◆ **Your objective**: Every line below that has "Bottom" in it should be copied.

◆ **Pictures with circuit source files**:
+++

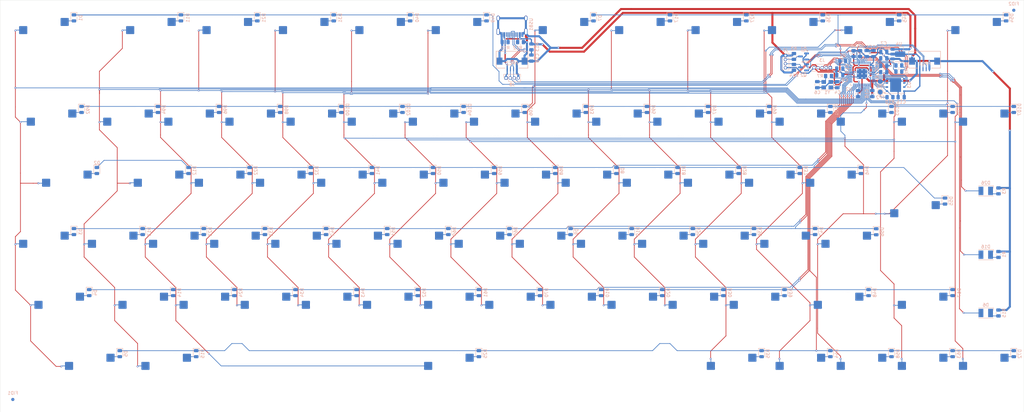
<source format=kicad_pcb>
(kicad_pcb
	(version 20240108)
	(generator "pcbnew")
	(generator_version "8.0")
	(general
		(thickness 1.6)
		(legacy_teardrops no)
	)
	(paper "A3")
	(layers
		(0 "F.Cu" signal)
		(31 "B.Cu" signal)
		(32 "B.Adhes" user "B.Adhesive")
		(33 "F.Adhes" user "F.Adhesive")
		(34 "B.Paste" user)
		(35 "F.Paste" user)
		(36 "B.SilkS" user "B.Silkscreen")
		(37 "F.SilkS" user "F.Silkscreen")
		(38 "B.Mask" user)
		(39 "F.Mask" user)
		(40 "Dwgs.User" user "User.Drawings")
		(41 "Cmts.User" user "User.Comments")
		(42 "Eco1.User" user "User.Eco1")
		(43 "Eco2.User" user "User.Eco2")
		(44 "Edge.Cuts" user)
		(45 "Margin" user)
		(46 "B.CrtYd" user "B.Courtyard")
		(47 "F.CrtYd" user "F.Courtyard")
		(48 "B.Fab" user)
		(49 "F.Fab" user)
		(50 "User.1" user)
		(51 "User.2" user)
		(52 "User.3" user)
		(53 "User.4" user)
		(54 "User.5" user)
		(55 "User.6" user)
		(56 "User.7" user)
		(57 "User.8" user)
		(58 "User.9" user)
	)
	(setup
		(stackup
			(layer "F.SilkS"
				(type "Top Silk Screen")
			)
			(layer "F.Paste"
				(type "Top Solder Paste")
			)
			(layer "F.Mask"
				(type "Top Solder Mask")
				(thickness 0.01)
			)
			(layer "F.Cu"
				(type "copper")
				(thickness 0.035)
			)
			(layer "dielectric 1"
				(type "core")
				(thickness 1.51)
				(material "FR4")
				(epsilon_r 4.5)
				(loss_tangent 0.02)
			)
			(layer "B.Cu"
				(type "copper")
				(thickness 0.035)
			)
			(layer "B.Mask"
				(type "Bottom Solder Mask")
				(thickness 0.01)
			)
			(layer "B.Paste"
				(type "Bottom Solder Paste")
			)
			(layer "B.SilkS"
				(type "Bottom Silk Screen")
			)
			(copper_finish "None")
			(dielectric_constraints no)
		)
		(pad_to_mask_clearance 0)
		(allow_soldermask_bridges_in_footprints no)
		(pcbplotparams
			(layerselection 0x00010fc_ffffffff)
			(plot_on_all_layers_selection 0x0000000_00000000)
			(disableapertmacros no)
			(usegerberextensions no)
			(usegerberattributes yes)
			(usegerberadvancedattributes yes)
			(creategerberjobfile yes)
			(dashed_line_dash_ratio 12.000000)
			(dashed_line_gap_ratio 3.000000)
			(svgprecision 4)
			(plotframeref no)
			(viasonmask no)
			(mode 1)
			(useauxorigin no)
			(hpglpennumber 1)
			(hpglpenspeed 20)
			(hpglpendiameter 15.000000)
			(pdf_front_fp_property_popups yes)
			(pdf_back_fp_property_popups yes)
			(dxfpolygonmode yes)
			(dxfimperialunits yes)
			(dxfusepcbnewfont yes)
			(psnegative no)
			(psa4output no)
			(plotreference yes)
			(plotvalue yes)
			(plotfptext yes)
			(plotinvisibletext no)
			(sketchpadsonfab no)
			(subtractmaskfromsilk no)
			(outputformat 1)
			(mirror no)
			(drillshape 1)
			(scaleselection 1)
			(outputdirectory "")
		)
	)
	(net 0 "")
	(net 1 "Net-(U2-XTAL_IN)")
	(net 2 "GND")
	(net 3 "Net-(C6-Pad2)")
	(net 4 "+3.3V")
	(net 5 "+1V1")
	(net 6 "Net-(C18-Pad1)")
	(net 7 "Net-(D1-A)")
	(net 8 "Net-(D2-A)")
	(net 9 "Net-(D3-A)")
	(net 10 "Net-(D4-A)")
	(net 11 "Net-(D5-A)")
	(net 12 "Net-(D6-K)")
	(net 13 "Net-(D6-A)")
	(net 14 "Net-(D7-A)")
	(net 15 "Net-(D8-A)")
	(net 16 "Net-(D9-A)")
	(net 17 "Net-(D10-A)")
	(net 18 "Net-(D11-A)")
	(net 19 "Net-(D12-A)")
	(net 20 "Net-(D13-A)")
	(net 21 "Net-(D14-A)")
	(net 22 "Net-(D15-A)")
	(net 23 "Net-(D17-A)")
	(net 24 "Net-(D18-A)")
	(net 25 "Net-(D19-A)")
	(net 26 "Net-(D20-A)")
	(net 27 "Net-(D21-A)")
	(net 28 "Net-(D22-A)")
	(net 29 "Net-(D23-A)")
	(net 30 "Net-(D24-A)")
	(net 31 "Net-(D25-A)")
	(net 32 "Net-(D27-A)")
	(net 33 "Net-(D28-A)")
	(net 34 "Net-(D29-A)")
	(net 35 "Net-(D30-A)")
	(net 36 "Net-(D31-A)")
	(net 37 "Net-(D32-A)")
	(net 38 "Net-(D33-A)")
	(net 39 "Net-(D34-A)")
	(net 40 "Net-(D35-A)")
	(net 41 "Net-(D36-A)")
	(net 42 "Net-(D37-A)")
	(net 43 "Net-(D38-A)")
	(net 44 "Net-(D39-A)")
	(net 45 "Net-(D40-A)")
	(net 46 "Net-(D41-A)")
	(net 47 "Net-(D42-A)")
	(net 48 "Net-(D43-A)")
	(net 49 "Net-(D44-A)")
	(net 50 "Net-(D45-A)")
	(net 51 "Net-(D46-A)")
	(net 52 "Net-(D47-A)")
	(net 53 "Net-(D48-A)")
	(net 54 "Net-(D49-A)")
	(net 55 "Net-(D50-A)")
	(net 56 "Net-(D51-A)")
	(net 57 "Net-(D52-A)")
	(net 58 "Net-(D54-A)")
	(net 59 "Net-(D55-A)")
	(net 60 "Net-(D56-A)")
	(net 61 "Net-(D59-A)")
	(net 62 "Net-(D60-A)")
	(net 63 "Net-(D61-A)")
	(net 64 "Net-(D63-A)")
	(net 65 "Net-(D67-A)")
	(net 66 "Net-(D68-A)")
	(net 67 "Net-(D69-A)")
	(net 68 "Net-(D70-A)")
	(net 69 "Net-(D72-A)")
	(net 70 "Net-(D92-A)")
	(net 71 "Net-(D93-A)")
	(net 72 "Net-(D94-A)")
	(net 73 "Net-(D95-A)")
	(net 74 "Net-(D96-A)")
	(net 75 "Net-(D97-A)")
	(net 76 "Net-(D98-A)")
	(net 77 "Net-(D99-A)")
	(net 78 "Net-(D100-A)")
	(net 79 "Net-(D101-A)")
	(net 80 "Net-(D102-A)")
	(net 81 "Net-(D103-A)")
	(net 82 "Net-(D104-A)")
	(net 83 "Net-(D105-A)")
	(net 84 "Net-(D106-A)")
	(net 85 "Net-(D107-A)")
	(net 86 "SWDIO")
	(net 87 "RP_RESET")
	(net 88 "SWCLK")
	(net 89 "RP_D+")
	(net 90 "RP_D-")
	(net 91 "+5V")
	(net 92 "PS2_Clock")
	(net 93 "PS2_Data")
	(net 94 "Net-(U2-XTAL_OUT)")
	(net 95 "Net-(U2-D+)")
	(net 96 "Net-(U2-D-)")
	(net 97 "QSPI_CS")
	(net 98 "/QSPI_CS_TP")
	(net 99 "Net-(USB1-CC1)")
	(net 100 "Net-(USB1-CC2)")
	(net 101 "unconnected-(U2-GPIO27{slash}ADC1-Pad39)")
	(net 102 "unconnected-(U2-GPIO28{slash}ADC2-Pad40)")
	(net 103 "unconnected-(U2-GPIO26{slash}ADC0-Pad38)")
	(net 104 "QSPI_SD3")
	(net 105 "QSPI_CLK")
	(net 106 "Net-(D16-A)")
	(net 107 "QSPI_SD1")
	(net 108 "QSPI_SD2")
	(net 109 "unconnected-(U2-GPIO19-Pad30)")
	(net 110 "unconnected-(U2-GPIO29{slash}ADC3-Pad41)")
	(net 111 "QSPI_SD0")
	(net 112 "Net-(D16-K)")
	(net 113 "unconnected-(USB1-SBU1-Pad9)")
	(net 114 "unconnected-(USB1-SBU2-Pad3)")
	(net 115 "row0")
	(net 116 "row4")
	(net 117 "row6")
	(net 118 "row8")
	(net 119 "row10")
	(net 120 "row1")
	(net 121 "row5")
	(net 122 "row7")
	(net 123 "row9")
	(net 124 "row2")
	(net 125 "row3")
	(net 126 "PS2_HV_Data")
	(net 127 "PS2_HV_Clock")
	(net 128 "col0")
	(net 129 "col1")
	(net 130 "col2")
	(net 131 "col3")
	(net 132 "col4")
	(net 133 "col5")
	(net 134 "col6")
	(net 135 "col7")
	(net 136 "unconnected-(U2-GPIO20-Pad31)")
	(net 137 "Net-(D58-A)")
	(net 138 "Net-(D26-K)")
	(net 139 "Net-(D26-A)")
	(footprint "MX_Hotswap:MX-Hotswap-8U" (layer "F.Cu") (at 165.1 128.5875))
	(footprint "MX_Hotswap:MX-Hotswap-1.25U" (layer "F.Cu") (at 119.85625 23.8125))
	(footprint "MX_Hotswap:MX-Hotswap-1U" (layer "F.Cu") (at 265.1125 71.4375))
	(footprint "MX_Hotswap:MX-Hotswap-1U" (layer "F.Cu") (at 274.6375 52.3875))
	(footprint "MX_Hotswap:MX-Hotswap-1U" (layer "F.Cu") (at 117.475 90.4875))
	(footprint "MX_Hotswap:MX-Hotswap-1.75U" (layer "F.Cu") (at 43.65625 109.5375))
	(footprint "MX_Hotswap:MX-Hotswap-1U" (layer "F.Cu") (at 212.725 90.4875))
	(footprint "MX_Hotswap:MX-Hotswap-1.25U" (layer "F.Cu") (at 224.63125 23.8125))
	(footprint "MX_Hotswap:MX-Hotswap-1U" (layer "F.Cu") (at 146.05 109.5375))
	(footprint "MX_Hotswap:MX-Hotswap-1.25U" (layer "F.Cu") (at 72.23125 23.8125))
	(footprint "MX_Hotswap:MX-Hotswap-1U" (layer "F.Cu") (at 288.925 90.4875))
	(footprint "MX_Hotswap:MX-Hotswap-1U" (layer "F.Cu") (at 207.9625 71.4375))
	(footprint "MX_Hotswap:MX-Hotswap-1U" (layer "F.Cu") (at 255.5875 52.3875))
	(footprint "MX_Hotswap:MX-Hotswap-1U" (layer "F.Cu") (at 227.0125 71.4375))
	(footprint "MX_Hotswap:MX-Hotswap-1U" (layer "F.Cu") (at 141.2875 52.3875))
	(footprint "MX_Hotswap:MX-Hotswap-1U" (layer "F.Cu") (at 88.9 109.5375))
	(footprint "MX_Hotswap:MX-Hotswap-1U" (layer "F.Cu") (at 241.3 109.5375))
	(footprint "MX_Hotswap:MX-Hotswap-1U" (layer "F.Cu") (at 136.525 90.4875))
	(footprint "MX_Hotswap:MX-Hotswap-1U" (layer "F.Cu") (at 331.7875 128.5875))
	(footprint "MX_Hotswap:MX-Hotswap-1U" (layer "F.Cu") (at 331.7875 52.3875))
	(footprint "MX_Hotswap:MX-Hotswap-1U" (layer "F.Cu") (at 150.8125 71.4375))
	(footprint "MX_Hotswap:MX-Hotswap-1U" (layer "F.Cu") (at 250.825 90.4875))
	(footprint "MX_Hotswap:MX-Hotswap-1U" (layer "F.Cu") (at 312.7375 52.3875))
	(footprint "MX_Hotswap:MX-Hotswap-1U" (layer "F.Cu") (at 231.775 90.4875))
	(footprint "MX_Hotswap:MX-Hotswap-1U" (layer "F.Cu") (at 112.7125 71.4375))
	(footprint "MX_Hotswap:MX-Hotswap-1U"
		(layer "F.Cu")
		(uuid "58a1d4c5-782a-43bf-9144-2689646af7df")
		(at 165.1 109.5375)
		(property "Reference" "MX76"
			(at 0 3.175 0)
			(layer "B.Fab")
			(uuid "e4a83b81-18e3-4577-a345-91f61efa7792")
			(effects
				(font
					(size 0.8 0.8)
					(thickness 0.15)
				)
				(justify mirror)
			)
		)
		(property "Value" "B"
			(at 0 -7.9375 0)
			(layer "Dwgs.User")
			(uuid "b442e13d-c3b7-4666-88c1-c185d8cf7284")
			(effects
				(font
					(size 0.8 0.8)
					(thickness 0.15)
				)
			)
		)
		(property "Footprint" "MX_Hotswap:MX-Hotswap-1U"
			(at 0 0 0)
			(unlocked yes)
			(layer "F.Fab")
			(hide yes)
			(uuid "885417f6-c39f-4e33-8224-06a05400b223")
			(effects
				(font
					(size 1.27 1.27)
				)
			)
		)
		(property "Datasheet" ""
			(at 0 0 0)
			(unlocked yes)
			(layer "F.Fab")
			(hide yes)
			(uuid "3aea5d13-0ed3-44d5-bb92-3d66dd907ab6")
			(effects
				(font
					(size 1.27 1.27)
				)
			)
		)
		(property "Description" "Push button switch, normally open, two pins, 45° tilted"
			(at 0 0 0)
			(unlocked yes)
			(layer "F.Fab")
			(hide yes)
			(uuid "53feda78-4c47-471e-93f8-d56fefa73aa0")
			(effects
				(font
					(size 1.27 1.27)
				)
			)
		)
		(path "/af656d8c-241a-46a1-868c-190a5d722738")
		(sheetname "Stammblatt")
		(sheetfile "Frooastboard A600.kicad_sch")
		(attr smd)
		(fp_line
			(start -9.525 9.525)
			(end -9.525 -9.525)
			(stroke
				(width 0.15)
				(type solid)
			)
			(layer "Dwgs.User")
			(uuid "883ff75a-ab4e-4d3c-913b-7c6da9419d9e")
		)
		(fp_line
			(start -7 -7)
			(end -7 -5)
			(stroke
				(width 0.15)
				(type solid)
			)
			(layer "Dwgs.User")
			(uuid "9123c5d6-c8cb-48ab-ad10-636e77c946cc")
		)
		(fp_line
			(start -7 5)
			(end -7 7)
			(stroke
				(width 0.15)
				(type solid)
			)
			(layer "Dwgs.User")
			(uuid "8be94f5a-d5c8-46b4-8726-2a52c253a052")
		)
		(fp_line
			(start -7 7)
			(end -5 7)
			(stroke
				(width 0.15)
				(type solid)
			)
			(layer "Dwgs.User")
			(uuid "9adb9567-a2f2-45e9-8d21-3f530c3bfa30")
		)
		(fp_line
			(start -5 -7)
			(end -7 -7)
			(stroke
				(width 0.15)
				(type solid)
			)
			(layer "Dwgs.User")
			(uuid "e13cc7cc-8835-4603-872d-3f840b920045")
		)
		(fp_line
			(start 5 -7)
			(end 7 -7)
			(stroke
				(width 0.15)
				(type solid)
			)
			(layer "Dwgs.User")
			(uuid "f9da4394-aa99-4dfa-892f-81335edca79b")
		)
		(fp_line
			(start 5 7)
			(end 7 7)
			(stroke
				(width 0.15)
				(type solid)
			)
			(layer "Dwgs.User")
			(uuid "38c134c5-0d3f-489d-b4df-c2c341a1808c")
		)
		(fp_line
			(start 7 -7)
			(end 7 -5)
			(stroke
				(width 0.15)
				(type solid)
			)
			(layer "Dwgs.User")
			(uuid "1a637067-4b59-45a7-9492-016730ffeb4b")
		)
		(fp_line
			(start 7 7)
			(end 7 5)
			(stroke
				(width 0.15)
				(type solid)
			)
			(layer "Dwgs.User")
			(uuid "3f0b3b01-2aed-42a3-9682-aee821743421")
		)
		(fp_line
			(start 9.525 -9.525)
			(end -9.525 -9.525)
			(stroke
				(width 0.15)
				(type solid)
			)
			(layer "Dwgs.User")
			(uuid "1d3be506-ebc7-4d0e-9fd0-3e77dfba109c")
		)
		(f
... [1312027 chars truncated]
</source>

+++

◆ **Output of the exercise**:
				(type "Bottom Solder Mask")
				(type "Bottom Solder Paste")
				(type "Bottom Silk Screen")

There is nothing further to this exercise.